** Passage to read follows **

Then, of course, there is a fiscal policy.  Personally, I think the outgoing government has done a pretty reasonable job on that score –  as, in fact, its predecessors for the previous 20 years had done.

But even here Cater gets some things quite badly wrong

While treasurer Wayne Swan was doling out cash and spending billions on poorly conceived make-work projects to help Australia survive the 2008-09 ­financial crisis, English gave personal and business tax cuts.

I’m no fan of the Rudd/Swan fiscal stimulus programme, but….. the appropriate comparison here is that we had no active discretionary fiscal stimulus to attempt to counter the recessionary forces.  None.  And the almost accidental stimulus that happened to be in place resulted from the Budget choices of the outgoing Labour government which had put in place tax cuts and spending increases at a time when Treasury was advising them that the government accounts would remain in surplus even after those initiatives.

Of course, there were some tax reforms here  –  in 2010 –  and conventional wisdom tends to count them “a good thing” (I’m less convinced, because the package of measure increased the effective taxation levied on capital income, against the prescriptions of standard economic analysis).   But I’m not aware of any analyst who thinks those changes made a material difference to New Zealand’s economic performance in the last few years.

Cater quotes some debt numbers that I don’t recognise

Today the New Zealand budget is in surplus while Australia is still running deficits. Ten years ago the New Zealand government’s gross debt stood at 25 per cent of GDP while Australia’s sat on 20 per cent. Today the positions are reversed. Australia’s net public debt is at 47 per cent; New Zealand’s hit a peak of 41 per cent in 2012 and has steadily declined to 38.2 per cent.

Here are the OECD’s number for general government net financial liabilities as a share of GDP.

gen govt net liabs nz and aus

Every year for the last 25, Australia’s overall government net debt has been less than ours, and if the gaps between the two countries has closed a bit in the last few years, the change is pretty small and the similarities, in the respective paths, are more striking than the differences.     Of course, we’ve had one nasty shock they haven’t had –  earthquakes.  Then again, they’ve been coping with a really big correction in the terms of trade.

On both the tax and spending sides of the government accounts, we have a slightly bigger government (share of GDP) than Australia –  and more variable one.  None of that has looked like changing over the last nine years.

Perhaps you thought this was just an economic case.  But, no.  Cater is just getting into his stride.

The achievements of Key and English are by no means limited to the economy, however.

Cater appears to be a big fan of the “investment approach” to welfare and related government spending.    I’m still more ambivalent –  the use of data appeals, of course, but big-government joined-up data makes me very nervous (hints of, eg, Chinese social credit scores).   For now, I’m happy to look for evidence of results.  Cater is convinced.

** End of Passage to read **

*What to do:*
a - Repeat the passage on fiscal policy word for word, starting at "On both the" and ending at "into his stride.".
b - In the passage on fiscal policy, what nasty shock has New Zealand had that Australia hasn't?

** Listed entries follows **

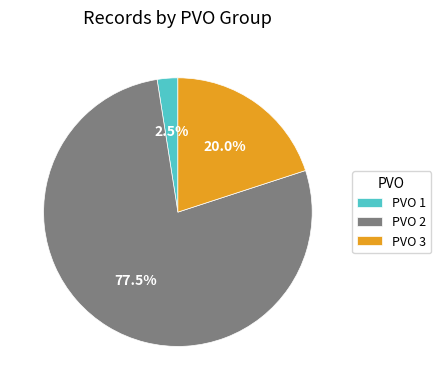

Combined, what portion of the pie is PVO 1 and PVO 3?

22.5%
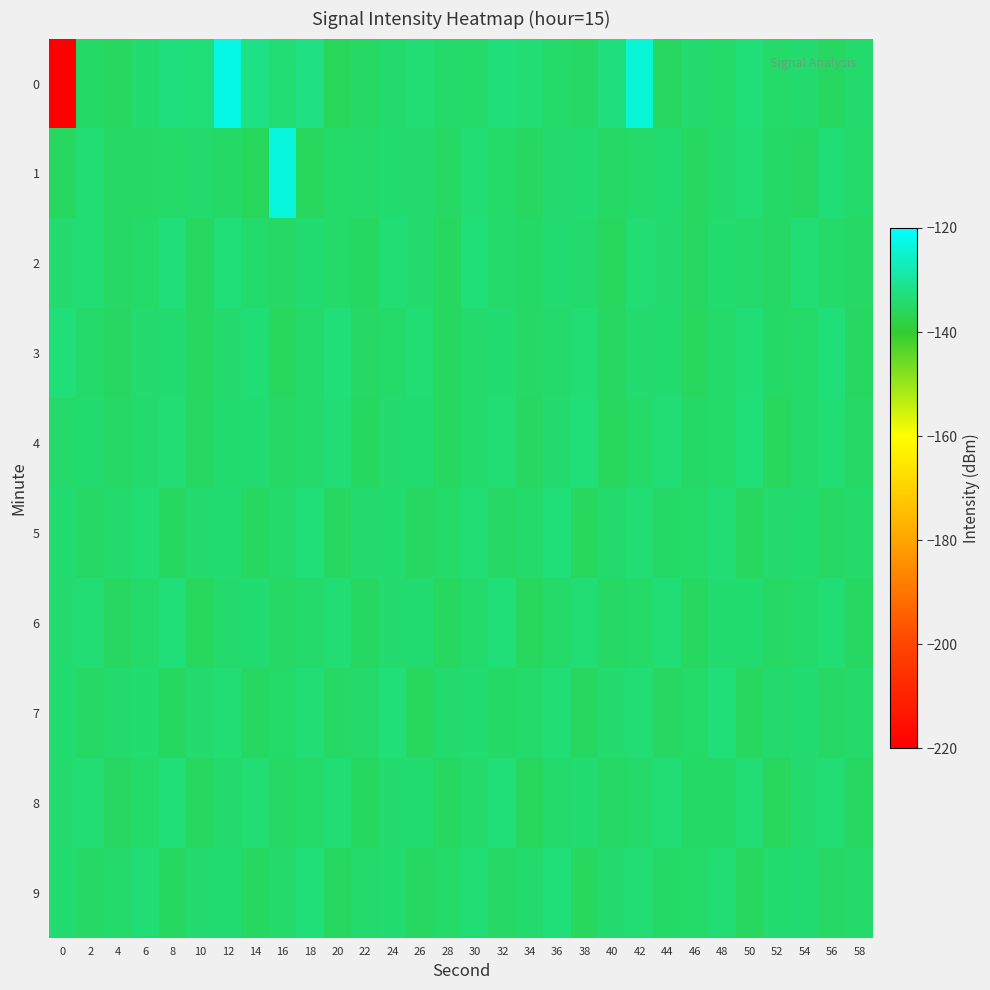

Count the number of data series in this chart.

10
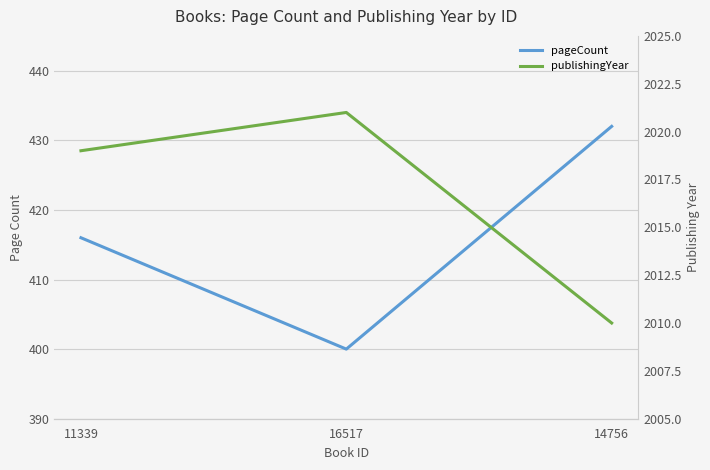

Does the chart display data point markers on the line(s)?

No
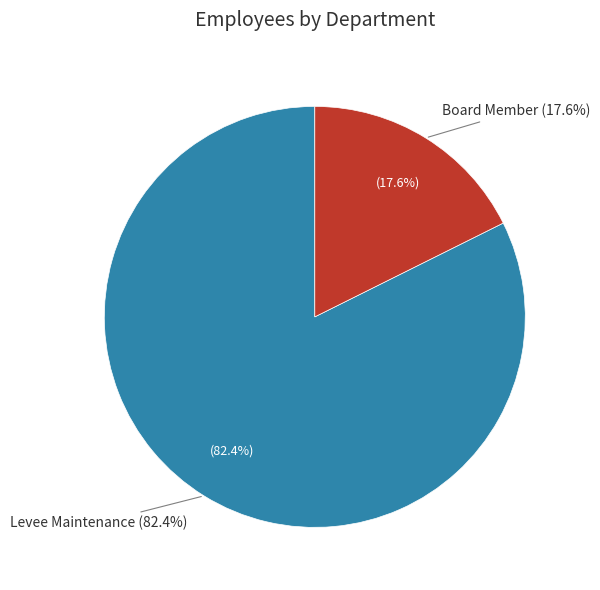

Which has a higher value, Board Member or Levee Maintenance?

Levee Maintenance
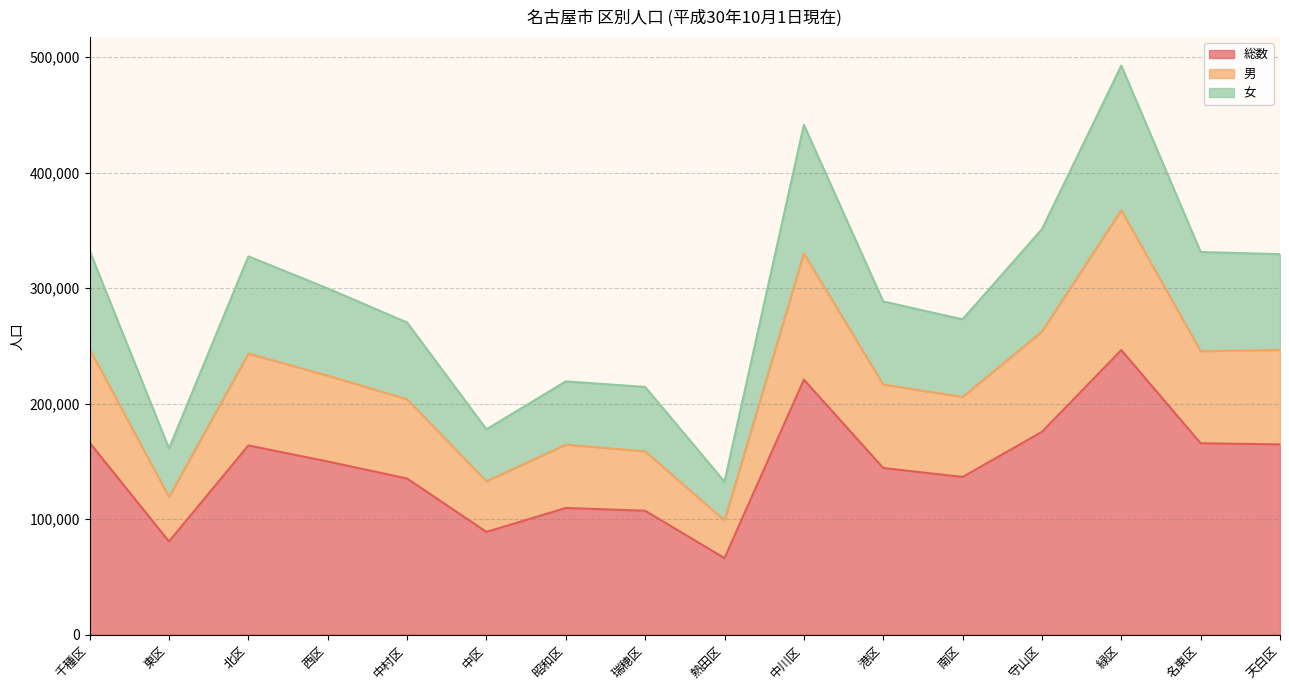

What is the sum of the 総数 values at 千種区 and 中区?

254926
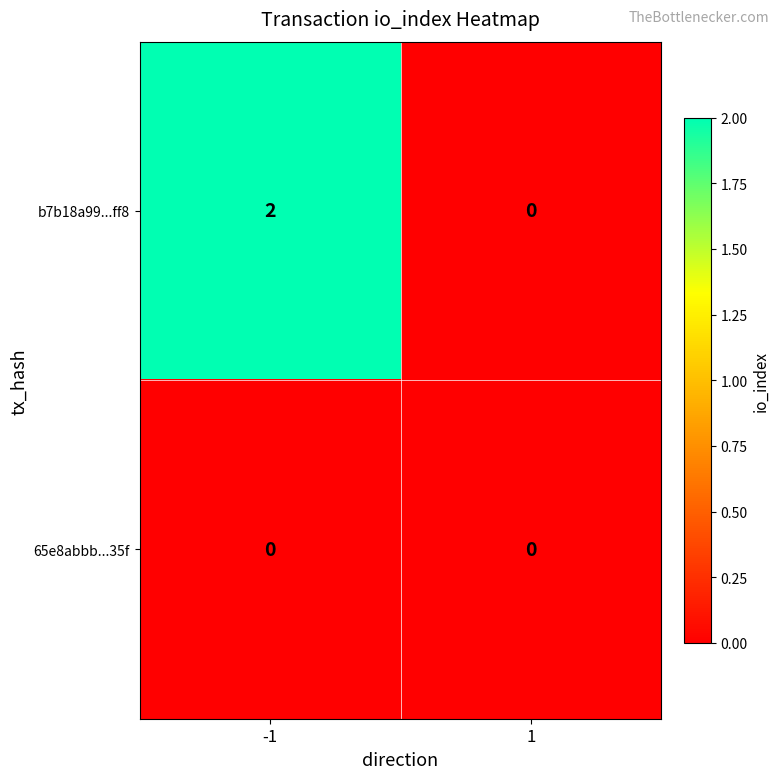

The value of b7b18a99...ff8 at -1 is 2. True or false?

True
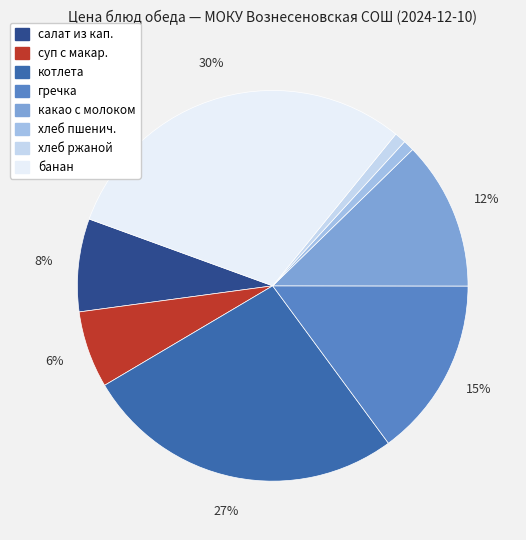

To the nearest percent, what is the average slice percentage?

12%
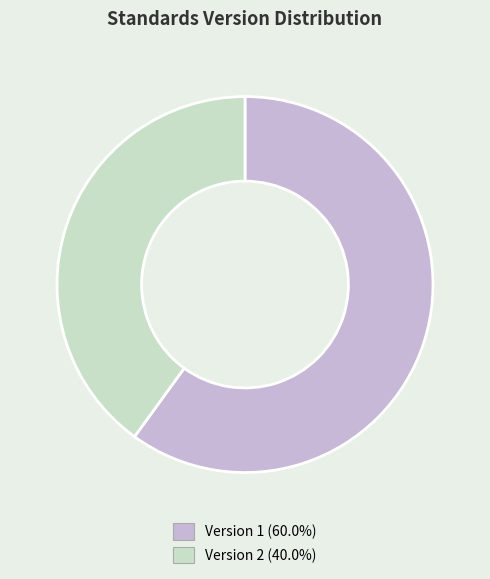

Is there any slice that represents more than half of the pie?

Yes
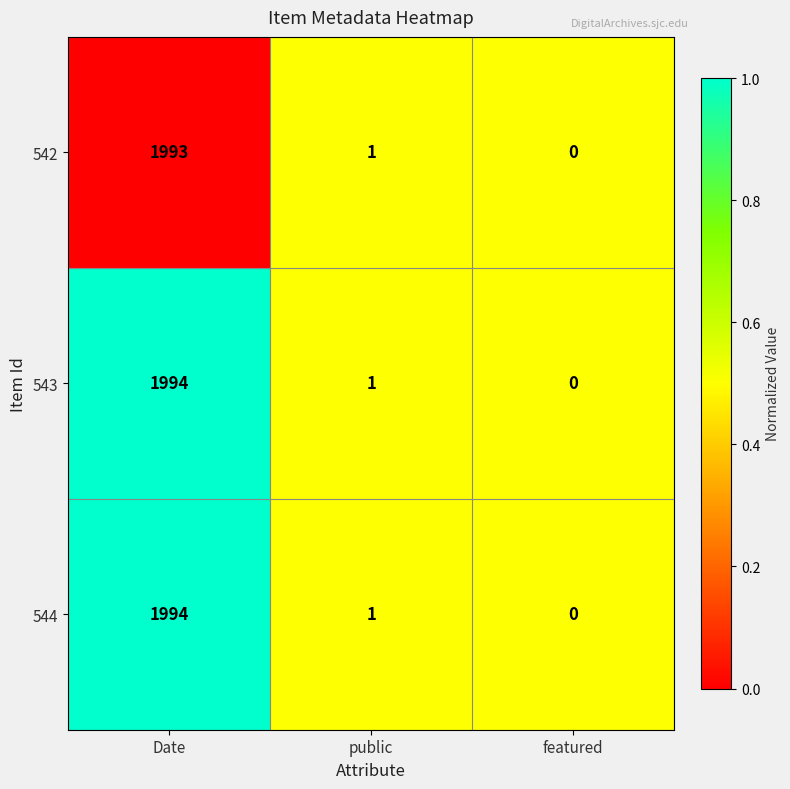

Where does the 542 series first go above 1?

Date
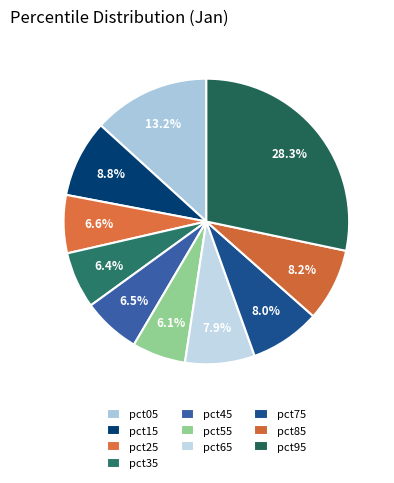

How many slices are in this pie chart?

10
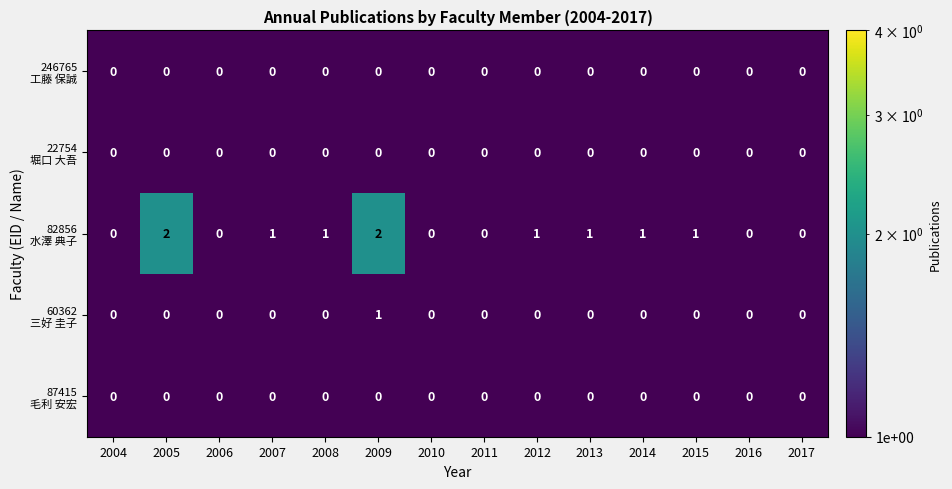

At which category is the sum across all series the highest?

2009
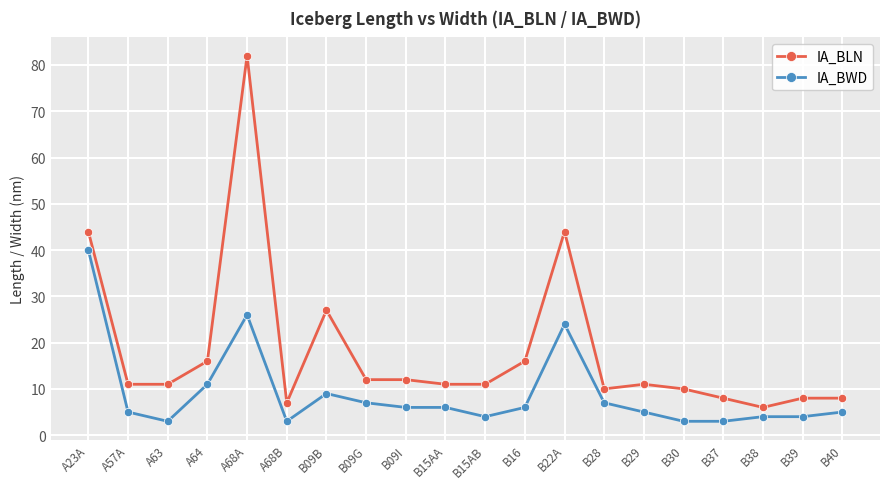

At how many categories does at least one series exceed 22?

4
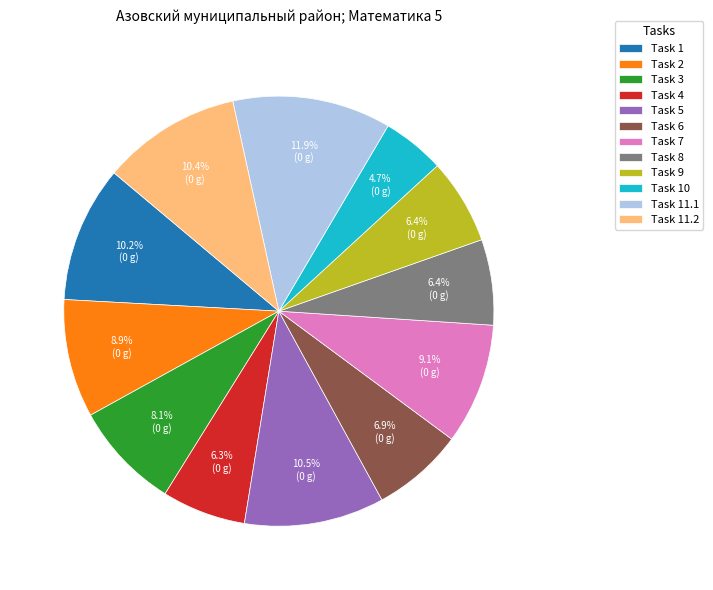

Is there any slice that represents more than half of the pie?

No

** End of Listed entries **

*Task answers:*
a -
On both the tax and spending sides of the government accounts, we have a slightly bigger government (share of GDP) than Australia –  and more variable one.  None of that has looked like changing over the last nine years.

Perhaps you thought this was just an economic case.  But, no.  Cater is just getting into his stride.

b - Earthquakes.